憧れの染谷くんは、いつも
「初めて話したときのこと、覚えてる?」
「……オリエンテーション?」
「うん。松井がものすごく早く来てた日」
ふふ、と思い出し笑いをされて、懐かしさと恥ずかしさが胸を占めた。
「黒歴史のひとつだから、思い出したくない」
「そんなこと言うなよ。俺にとっては初めて松井と会った日なんだから」
「染谷くん、大げさだよ」
そんなことを言われたら、舞い上がってしまうからやめて欲しい。
「最初は拒否されたのに、研修の日は握手してくれたから、驚いたよ」
そう言われて、いつでも取り出せるようにしまってあった思い出に入り込む。
私はあの日、少しでも染谷くんに近付きたくて手を取った。いつもより勇気を出して自分から行動してみようと思えたのも、染谷くんがそうさせてくれたからだ。

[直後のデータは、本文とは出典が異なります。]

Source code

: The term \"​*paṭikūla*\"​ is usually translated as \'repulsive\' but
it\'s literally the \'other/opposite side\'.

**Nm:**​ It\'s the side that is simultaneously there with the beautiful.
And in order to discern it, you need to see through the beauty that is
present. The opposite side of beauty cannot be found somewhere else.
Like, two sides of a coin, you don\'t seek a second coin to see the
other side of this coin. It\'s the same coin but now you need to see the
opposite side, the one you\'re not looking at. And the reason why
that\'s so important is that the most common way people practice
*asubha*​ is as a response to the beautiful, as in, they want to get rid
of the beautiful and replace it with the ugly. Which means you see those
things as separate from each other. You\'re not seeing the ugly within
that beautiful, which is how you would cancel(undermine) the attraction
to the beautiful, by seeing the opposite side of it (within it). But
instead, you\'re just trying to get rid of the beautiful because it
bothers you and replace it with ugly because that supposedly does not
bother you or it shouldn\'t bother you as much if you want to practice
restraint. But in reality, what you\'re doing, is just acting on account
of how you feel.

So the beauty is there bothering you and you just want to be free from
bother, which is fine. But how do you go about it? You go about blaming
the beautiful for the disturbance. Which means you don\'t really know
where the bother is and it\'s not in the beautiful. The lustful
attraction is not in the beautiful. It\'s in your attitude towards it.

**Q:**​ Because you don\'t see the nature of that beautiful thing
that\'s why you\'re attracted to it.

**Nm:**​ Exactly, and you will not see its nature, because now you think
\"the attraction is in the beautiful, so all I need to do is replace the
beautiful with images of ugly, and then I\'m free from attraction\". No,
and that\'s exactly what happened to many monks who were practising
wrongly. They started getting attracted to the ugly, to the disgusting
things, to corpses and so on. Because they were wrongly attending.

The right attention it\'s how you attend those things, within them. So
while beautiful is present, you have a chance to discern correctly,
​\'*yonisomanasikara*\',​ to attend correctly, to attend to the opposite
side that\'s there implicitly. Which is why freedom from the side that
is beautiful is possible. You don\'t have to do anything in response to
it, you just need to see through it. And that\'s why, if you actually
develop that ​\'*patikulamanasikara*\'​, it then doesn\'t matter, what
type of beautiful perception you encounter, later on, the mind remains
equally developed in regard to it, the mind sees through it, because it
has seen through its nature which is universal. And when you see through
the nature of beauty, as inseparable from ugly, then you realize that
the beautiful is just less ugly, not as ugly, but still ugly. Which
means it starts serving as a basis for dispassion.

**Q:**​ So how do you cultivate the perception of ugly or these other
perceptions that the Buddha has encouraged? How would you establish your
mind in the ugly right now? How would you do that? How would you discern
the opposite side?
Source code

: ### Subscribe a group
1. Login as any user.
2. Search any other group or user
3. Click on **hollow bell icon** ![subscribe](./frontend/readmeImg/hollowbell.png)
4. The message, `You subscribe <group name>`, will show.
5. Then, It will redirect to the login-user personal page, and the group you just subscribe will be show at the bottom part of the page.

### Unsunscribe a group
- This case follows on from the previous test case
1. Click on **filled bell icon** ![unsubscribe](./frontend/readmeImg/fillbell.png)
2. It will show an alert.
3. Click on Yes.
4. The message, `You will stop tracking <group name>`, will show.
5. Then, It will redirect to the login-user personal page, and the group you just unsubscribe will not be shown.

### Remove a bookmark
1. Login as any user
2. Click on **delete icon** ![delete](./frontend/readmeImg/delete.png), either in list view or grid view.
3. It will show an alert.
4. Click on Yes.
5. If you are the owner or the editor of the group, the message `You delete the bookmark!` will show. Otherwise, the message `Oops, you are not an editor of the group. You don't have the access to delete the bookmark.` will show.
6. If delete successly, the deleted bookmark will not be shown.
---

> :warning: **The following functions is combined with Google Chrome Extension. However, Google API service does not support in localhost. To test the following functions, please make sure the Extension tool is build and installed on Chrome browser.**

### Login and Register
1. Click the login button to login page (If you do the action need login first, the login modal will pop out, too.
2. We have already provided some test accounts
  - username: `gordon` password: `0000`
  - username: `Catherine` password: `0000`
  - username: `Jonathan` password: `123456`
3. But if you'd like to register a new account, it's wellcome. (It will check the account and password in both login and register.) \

力の加減なんてわからず、思いっきり握ってしまった握手にきっと染谷くんも驚いたはず。それなのに彼は、優しく握り返してくれた。
『松井、痛い』
そう、嬉しそうに笑いながら。
相変わらず染谷くんは、一番近くて一番遠い、私の憧れの存在だ。
あの新人研修のときから、今でもずっと。
ーーそして今は、もっと違う感情も上乗せで。
「あの時からもう、松井しか見えてないって言ったら引く?」
俺って単純だろ、と笑う染谷くんを見て、私も自分の気持ちを伝えようと口を開いた。あの頃より少しは増えた、精一杯の勇気を出して。